[Date Prev][Date Next][Thread Prev][Thread Next][Date Index][Thread Index]

Re: [idn] Re: permission <draft-ietf-idn-ace37-00.txt (attach)



Edmon <edmon@neteka.com> wrote:

> Worst case scenario CJK could have 21 han characters!

That's assuming the encoded string can be up to 63 octets.  For IDNA
the limit is 59 octets, in which case ACE37 can support up to 19 Han
characters, same as several other ACEs (but better than DUDE's 15).

But I'm pretty sure that ACE37 is less efficient than DUDE for all
non-CJK scripts.

> All the while, the algorithm is kept to be as simple as DUDE.

It doesn't look as simple as DUDE to me.  To me it looks no simpler than
AMC-ACE-W, which is as efficient as ACE37 for CJK, as efficient as DUDE
for single-row scripts, and more efficient than DUDE for Latin-based
scripts.  Whereas AMC-ACE-W's complexity is in a state machine, ACE37's
complexity is in encoding/recognizing lots of different patterns.  I
know nothing about Excel (and do not have it), but maybe patterns are
easier than state machines in Excel, and maybe ACE37 appears simpler
than AMC-ACE-W when both are implemented in Excel.

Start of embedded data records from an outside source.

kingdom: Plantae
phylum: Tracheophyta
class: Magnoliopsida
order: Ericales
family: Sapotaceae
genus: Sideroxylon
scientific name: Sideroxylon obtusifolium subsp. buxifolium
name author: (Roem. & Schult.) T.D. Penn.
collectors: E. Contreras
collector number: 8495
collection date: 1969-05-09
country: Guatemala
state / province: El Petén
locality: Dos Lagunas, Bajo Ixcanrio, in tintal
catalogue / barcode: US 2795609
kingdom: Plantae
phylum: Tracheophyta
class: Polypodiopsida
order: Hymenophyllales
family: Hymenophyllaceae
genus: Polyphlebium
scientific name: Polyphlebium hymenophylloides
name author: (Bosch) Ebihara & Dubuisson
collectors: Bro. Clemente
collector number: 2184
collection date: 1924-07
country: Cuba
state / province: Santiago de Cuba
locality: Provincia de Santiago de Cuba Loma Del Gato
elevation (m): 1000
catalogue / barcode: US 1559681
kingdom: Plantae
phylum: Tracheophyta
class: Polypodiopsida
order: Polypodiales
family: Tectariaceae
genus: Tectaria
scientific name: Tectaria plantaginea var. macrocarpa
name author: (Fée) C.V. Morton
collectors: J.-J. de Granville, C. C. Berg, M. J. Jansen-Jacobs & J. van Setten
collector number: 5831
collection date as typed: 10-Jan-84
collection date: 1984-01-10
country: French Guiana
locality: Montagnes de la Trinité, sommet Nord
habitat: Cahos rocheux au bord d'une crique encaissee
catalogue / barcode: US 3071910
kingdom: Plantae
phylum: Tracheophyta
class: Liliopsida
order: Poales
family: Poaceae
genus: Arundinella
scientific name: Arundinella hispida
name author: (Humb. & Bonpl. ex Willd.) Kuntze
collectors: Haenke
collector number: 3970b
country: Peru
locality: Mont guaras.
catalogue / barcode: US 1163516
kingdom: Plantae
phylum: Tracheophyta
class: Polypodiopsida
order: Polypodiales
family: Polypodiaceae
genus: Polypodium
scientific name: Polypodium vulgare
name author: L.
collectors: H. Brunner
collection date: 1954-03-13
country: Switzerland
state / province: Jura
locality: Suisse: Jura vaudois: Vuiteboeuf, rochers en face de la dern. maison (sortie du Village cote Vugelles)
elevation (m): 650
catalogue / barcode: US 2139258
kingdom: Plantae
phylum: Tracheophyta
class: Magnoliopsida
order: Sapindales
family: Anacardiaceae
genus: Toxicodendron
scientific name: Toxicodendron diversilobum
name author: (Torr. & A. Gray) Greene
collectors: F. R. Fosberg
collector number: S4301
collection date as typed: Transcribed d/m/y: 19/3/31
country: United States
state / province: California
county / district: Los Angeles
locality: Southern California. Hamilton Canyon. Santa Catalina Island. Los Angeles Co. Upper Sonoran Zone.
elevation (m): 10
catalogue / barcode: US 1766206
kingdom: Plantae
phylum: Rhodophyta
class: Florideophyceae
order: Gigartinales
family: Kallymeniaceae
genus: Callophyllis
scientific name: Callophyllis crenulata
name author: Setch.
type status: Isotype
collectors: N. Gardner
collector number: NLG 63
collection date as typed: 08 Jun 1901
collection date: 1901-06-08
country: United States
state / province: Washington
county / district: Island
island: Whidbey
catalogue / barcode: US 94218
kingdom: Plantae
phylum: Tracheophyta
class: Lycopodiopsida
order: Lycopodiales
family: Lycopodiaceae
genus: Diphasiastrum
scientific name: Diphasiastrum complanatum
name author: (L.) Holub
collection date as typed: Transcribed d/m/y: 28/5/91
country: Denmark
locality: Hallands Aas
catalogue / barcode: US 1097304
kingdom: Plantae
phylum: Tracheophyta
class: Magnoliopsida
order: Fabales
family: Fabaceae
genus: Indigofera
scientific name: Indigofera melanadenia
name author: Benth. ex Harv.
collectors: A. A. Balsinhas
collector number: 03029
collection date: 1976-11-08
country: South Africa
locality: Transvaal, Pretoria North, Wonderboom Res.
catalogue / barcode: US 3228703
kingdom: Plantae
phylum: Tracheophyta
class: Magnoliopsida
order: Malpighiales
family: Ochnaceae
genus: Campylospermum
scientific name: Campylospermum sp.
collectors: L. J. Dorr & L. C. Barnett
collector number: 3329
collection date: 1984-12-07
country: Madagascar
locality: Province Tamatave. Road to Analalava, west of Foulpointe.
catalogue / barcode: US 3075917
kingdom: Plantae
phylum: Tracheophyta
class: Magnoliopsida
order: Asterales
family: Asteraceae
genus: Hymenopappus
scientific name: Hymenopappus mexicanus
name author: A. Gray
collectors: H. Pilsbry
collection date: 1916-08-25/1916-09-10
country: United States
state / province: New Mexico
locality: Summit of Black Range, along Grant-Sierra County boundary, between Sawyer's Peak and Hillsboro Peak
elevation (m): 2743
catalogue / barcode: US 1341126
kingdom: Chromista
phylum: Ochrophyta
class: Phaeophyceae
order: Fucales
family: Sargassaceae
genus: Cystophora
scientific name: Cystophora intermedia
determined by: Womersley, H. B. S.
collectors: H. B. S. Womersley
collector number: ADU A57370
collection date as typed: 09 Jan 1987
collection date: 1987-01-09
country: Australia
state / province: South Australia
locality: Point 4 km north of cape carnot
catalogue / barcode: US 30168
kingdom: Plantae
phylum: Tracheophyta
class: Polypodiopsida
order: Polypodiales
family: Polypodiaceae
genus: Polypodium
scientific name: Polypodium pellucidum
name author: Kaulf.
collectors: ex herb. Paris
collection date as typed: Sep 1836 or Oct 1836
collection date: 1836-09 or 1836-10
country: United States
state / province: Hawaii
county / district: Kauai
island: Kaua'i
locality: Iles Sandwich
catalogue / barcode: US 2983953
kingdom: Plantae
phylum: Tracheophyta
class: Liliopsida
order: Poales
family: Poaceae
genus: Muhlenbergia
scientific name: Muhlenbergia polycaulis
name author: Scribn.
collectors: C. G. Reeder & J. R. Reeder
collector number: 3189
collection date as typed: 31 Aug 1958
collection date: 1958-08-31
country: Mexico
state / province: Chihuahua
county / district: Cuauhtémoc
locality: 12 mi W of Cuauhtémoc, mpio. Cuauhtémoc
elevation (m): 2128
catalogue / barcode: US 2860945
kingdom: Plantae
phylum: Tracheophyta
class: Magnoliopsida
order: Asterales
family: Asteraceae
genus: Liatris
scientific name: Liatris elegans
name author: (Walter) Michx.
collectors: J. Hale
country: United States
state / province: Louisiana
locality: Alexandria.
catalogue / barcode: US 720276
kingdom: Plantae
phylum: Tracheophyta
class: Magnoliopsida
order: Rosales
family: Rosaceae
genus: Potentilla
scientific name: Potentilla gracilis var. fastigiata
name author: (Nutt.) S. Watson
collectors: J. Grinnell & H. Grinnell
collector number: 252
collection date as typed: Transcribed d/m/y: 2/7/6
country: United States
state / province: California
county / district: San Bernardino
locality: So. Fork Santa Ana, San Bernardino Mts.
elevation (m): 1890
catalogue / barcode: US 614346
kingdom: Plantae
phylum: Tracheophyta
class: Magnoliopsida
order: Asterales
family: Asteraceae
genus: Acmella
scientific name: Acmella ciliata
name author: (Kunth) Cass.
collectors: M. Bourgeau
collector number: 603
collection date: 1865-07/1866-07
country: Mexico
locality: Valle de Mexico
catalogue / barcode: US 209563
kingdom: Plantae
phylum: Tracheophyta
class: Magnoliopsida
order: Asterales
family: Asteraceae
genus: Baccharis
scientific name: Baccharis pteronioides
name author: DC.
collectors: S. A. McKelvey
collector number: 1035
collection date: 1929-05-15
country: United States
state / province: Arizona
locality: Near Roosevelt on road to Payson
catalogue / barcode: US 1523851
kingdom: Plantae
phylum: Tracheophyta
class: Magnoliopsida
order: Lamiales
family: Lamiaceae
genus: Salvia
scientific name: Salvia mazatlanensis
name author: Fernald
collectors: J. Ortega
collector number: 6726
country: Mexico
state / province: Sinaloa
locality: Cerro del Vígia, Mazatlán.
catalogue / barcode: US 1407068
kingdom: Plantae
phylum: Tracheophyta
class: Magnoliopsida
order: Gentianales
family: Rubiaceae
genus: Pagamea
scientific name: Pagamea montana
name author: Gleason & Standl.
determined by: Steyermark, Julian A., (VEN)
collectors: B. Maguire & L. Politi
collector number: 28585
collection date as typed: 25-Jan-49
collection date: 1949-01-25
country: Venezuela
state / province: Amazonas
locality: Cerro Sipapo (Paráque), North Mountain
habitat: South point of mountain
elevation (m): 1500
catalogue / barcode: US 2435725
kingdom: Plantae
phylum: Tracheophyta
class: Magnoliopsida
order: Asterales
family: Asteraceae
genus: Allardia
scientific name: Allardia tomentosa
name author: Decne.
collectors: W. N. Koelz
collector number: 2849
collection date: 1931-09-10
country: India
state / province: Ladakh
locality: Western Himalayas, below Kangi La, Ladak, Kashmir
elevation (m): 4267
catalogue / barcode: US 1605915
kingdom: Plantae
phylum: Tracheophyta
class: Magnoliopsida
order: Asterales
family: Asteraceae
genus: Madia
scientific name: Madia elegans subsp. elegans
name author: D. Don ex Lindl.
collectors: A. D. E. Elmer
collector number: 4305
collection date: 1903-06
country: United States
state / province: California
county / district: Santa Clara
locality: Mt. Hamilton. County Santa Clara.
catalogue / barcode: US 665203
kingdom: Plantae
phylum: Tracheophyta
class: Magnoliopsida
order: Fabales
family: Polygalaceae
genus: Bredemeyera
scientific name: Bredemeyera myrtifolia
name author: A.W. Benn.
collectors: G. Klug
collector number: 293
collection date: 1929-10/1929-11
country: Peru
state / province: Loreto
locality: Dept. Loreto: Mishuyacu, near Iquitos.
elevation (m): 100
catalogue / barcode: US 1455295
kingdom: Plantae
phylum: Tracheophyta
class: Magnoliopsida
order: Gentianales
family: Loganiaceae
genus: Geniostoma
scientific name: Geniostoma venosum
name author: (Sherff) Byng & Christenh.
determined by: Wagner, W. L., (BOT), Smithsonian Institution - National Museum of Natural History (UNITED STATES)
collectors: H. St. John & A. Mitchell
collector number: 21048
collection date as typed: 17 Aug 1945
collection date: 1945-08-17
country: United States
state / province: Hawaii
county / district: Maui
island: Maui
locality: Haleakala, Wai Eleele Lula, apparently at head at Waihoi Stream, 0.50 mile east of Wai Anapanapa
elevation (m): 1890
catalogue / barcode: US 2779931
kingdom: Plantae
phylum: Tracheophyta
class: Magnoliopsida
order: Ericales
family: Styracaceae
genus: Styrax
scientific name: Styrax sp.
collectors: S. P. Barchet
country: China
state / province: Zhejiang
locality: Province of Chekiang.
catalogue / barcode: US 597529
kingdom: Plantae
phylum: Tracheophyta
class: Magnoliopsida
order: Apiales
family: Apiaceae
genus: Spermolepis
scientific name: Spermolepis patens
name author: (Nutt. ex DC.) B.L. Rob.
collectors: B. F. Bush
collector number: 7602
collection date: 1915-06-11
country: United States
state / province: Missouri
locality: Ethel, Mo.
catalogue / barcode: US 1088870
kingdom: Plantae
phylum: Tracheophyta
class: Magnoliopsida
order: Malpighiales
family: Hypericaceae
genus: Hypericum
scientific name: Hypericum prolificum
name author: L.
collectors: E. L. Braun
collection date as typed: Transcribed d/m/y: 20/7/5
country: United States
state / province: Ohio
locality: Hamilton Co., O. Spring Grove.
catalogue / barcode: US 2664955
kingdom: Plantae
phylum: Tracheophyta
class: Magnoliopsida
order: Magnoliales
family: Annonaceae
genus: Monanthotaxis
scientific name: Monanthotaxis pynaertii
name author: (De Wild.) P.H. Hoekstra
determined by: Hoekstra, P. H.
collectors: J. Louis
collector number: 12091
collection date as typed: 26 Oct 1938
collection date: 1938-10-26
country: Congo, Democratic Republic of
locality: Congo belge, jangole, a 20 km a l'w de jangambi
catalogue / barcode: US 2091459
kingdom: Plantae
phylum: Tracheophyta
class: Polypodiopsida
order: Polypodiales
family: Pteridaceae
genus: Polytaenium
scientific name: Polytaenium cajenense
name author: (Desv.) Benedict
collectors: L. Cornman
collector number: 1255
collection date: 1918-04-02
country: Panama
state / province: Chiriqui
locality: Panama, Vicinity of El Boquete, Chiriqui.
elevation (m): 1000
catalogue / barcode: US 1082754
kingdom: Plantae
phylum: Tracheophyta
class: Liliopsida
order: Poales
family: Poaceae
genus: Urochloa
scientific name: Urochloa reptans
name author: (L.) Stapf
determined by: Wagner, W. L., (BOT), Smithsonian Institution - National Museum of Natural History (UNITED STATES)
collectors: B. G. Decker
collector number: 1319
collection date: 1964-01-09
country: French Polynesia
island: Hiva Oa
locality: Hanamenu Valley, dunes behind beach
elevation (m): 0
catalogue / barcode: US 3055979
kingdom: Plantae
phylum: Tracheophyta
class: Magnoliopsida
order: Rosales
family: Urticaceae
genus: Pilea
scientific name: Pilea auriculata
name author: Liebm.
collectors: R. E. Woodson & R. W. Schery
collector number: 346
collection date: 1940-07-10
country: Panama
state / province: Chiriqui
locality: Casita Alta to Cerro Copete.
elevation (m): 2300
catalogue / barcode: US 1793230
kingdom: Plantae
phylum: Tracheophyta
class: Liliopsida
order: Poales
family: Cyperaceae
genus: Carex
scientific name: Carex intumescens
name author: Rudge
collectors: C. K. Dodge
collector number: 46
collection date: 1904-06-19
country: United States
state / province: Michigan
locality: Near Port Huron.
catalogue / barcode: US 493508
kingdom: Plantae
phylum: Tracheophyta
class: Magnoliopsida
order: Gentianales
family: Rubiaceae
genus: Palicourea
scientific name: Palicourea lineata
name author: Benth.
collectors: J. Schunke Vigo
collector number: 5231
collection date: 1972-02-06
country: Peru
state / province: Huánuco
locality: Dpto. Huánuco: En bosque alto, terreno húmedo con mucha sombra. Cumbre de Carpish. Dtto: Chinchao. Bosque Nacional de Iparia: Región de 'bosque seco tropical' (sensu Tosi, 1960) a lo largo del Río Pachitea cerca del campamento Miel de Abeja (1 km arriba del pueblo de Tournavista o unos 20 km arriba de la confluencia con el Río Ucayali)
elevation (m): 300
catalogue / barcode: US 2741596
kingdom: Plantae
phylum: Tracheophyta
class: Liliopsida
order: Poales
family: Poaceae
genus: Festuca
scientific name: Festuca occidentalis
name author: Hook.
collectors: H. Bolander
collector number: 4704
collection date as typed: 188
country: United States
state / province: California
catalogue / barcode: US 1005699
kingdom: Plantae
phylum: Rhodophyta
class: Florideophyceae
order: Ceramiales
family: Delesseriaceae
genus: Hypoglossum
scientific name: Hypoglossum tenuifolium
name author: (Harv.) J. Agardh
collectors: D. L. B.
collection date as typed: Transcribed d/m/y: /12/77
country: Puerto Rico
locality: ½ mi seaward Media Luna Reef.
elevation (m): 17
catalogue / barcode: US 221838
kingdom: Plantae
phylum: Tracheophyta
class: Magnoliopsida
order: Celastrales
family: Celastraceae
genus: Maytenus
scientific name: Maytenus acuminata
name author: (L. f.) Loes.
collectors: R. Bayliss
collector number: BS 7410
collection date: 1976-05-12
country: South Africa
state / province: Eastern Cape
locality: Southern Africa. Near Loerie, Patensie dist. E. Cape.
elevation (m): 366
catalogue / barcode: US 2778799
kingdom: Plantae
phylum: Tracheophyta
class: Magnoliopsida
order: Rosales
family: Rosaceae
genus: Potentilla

By the way, I'm now in the process of tweaking AMC-ACE-Z, which is as
simple as AMC-ACE-W (if not simpler) and also more efficient.  A draft
will be coming soon, along with an evaluation of many ACE proposals.
Edmon, if you'd like to provide me with a C implementation of ACE37, I
can include it in the evaluation.  You are welcome (and even encouraged)
to use my example implementation of DUDE as a template.

AMC